69 Colebrooke Row, London

Created by alco-alchemist Tony Conigliaro – the Willy Wonka of the mixology world – and his Drinks Factory crew, this stunningly beautiful cocktail, all ruby red with splashes of yellow, is made from tomato juice clarified with miso, then plopped into an alginate bath to create an outer-film (the “yolk”) that pops instantly the moment it hits your mouth. “First, there’s a brightness,” says Zoe, one of its creators. “Then peaks of horseradish and pepper sauce. Then, as the ‘yolk’ pops, you get this cold, fresh tomato juice, while the miso aftertaste is a strong hit of umami.”

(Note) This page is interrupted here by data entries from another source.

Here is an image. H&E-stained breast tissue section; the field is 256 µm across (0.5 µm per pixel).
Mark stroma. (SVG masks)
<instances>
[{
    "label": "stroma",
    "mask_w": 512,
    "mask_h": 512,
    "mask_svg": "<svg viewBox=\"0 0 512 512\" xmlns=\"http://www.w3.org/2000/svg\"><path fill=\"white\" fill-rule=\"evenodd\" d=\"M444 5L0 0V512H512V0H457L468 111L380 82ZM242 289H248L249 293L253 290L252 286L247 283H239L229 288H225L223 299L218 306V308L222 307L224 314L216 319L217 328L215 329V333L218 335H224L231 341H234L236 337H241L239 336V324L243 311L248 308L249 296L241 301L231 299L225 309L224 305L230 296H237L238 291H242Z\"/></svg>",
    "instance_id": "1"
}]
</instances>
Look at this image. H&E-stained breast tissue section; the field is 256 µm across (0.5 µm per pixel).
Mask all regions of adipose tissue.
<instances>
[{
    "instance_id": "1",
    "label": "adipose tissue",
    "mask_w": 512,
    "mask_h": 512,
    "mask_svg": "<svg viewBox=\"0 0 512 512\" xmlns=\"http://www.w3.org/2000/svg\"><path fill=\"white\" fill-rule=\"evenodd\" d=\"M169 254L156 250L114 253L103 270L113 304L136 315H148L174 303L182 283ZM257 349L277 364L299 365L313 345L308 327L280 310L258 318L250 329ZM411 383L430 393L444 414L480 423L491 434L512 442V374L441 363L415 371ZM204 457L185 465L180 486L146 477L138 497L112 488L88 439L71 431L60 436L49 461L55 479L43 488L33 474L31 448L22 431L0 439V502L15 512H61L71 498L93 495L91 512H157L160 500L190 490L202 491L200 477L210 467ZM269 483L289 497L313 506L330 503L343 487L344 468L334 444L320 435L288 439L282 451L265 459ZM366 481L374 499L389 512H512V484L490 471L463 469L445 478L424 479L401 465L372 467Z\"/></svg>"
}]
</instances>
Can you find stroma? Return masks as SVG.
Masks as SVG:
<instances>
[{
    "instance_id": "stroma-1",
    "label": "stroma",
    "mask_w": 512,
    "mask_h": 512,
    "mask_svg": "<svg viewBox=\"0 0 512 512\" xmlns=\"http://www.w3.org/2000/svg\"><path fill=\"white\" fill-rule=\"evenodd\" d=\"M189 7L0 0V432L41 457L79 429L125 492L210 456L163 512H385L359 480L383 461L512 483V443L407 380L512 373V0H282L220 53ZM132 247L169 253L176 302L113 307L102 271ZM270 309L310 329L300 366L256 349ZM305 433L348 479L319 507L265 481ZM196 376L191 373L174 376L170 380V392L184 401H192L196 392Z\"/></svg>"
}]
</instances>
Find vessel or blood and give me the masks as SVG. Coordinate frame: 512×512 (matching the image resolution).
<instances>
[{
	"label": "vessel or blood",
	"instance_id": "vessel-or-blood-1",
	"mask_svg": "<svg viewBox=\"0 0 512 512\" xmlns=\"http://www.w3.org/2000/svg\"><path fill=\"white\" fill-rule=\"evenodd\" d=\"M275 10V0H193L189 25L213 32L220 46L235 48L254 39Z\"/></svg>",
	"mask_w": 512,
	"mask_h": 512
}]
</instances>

G&T meringue with juniper and lime

The Walled Garden Supper Club, Whalley Range, Manchester

Edible G&T meringues by Eddie Shepherd
Edible G&T meringues by Eddie Shepherd.

Meringue-topped cocktails are gracing cocktail menus all over the UK – the Alchemist does an entire line based on childhood desserts – but Eddie Shepherd’s extremely light G&T meringues are an aromatic delight, scented with juniper and lime, which waft in on dry-ice mist. Basically, it’s a strongly flavoured gin and tonic – sweetened with juniper syrup and finished with fresh lime juice – whipped up into a super-light meringue (with no egg), then dried and dusted with cucumber sugar and crushed juniper berries. For other boozy creations, check out Shepherd’s book The Edible Cocktail.

The tom yam

SushiSamba bar, top of the Heron Tower, London

OK, so, basically this is a long, slurpy drink with a bit of sushi plonked on top, but, oh my, it’s so much more than that. Hot, fiery and cooling all at the same time, the Tom Yam is a banger of a tipple – those chillis really make your eyes water. Created by bartender Richard Woods along with the execute chef Cláudio Cardoso (the Duck and Waffle is there, too), the drink recreates the fiery flavours of tom yam soup into cocktail form – coriander-infused vodka, red chilli slices, ginger, kaffir, lime leaves served with a shiso-leaf-wrapped turbot nigiri. It sounds like it shouldn’t work, but it does.

The lips

Fraiche, Oxton, Wirral

Surreal ... lips cocktails from Fraiche.
Surreal … lips cocktails from Fraiche.

Edible cocktails are big on theatrics and nowhere is this more true than with Michelin-starred chef Marc Wilkinson’s creations, such as his bright-red mouth on a stick, which is big and blousy in a Bet Lynch kind of way. Wilkinson was inspired after a visit to the Dalí Museum in Figueres and brings his love of the surreal to the table, where customers can transform the virgin mary into a bloody mary with just a spritz of vodka spray. The lips themselves are made from a virgin mary recipe and set into a sorbet texture, then frozen in lip-shaped moulds.

Cocktail pastilles

Smith & Sinclair, sold at Harrods, Selfridges and Harvey Nichols

These handmade boozy sweets come in flavours from spiced rum to whisky sour and are all chewy fizz and jammy fruitiness, although don’t do as I did and guzzle a couple just before you pick the kids up from school. Booze is booze, even if it does come looking like a gummy bear: each pastille is 6% alcohol. Smith & Sinclair are past masters at creating alcoholic sweets, and have created all manner of delights, including cocktail bubbles, lollipops, sherbert, even alcoholic postage stamps. From 16 November until Christmas, you can sample their wares at the Benefits Cosmetics store on Carnaby Street, London. Finally, how can we not mention Heston’s Nitro-Poached Aperitifs, in G&T, Campari soda and vodka lime sour, those saucy smart bombs of Fat Duck lore, which look like meringues but explode in your mouth? Well, yes, of course they do. As the door has barely opened on the Fat Duck, one can only speculate at what hijinks lie within, but, as his PR gnomically said to me: “He does something interesting with pina colada”, I’m guessing there are some inventive tipples just dying to mess with your mind.

So, do you like to chomp on a cocktail, or should they be kept purely in liquid form?